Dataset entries
[Start of Attachment]

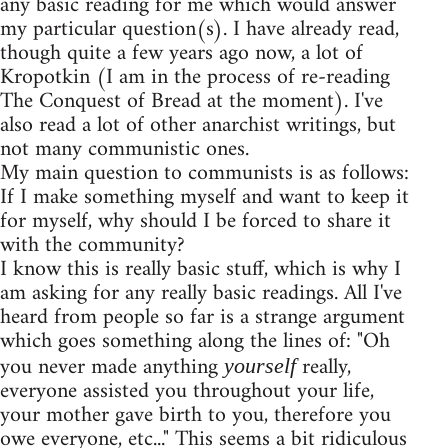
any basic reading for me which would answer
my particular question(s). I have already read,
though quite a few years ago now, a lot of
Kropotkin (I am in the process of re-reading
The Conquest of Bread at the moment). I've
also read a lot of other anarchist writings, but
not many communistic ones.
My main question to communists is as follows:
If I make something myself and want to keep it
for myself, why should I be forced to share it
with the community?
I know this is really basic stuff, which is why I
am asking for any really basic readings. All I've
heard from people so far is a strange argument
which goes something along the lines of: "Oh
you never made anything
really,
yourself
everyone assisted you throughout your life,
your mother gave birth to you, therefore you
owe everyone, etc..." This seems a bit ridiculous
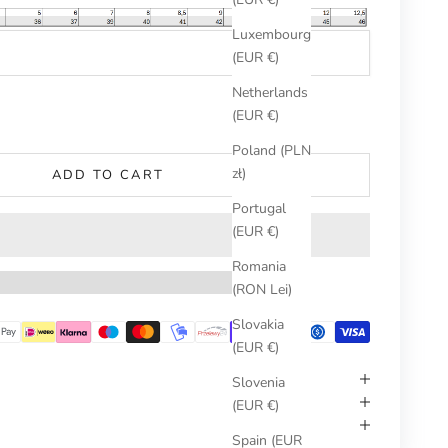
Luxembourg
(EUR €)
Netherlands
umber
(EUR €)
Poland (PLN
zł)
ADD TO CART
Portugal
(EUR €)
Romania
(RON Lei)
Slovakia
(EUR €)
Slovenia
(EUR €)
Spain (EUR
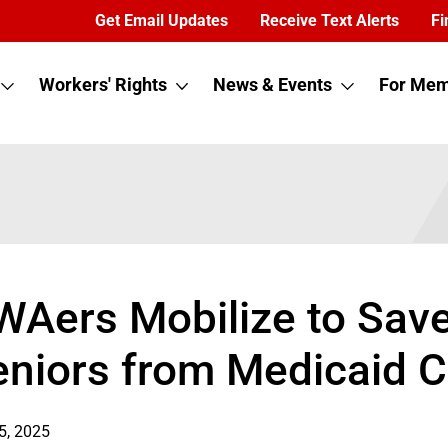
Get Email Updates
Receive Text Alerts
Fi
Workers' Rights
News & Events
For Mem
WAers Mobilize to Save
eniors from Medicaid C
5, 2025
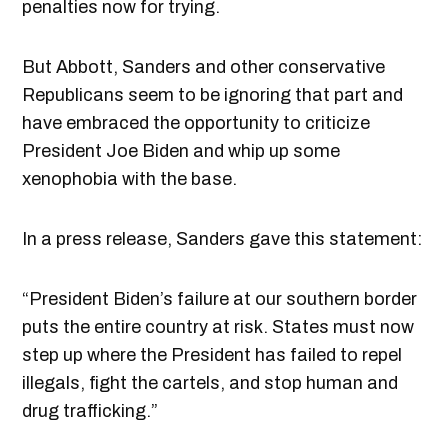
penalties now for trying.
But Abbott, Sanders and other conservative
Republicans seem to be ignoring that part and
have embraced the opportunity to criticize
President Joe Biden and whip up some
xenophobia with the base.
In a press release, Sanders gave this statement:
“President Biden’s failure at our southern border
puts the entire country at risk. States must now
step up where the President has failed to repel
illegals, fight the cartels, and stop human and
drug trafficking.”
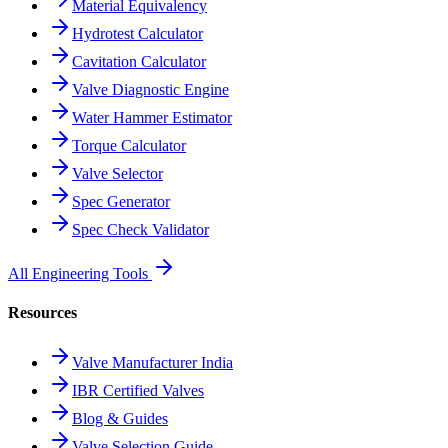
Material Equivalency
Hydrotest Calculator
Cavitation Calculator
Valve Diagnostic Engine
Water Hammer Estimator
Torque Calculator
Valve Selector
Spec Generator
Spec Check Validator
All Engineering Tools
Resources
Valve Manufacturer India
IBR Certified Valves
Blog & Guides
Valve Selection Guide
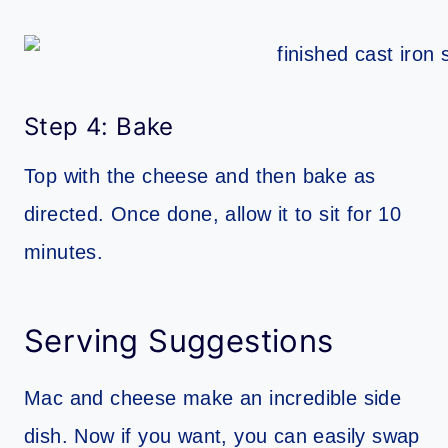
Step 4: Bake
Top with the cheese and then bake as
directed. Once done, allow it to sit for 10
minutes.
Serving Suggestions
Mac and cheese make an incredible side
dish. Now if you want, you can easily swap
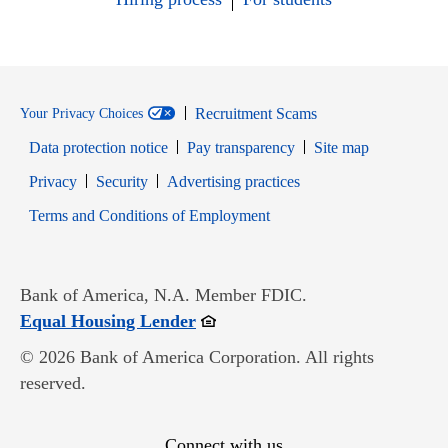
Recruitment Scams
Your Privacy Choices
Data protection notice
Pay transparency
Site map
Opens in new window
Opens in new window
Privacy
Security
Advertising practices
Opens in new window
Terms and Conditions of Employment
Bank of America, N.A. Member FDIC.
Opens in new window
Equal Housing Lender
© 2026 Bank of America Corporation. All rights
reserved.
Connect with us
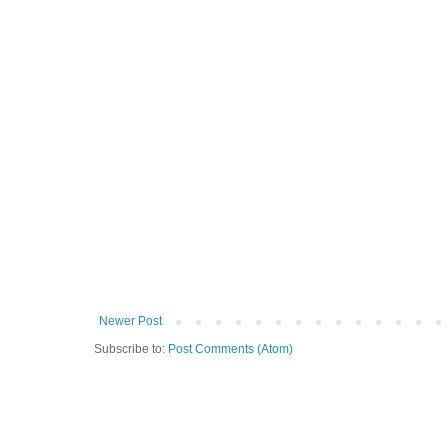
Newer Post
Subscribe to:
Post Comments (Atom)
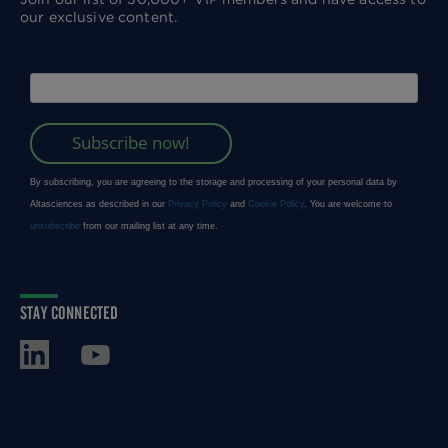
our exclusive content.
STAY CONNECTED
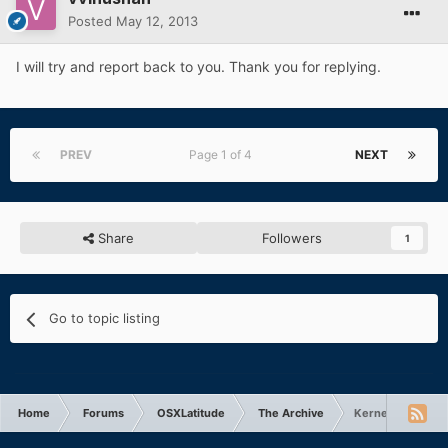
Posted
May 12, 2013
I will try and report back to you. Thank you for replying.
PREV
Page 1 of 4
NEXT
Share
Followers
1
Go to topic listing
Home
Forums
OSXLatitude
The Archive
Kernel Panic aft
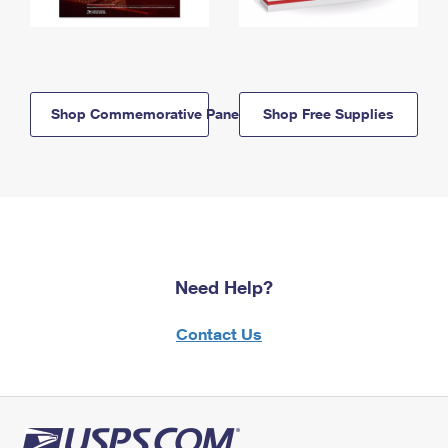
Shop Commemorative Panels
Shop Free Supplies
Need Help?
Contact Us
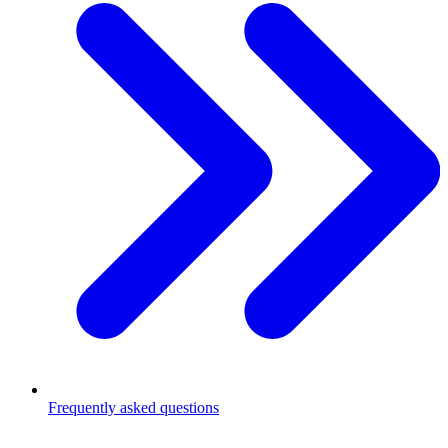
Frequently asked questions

[End of Attachment]
[Start of Attachment]

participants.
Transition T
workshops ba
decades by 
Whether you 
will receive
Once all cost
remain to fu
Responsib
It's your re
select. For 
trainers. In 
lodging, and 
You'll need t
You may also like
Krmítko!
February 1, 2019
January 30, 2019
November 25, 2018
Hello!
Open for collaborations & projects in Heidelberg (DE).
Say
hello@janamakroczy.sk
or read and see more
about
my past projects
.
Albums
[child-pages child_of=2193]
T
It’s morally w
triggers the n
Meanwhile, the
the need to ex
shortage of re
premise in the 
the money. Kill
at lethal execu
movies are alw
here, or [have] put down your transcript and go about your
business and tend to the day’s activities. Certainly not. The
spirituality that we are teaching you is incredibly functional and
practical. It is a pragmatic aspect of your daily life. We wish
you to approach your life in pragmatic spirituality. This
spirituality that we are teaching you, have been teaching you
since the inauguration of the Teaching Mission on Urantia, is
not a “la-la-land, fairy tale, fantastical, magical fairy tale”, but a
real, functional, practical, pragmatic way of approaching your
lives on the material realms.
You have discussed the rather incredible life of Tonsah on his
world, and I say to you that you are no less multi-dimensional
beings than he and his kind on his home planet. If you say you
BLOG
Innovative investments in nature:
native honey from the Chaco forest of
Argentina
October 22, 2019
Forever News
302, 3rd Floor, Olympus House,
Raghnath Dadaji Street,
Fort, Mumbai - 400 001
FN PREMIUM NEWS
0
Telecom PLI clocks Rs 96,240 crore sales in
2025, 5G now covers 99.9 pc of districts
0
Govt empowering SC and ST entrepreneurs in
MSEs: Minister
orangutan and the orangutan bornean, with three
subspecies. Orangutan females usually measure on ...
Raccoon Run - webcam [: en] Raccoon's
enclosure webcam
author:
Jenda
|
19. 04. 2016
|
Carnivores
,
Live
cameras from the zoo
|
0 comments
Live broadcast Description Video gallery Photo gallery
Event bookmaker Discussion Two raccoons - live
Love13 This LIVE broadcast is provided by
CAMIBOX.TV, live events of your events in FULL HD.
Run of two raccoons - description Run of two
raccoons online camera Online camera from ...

[End of Attachment]

* What this task involves *
Your reply should be a single number: how many lines in the entries above hold the string "broadcast".

* Answer to the exercise *
2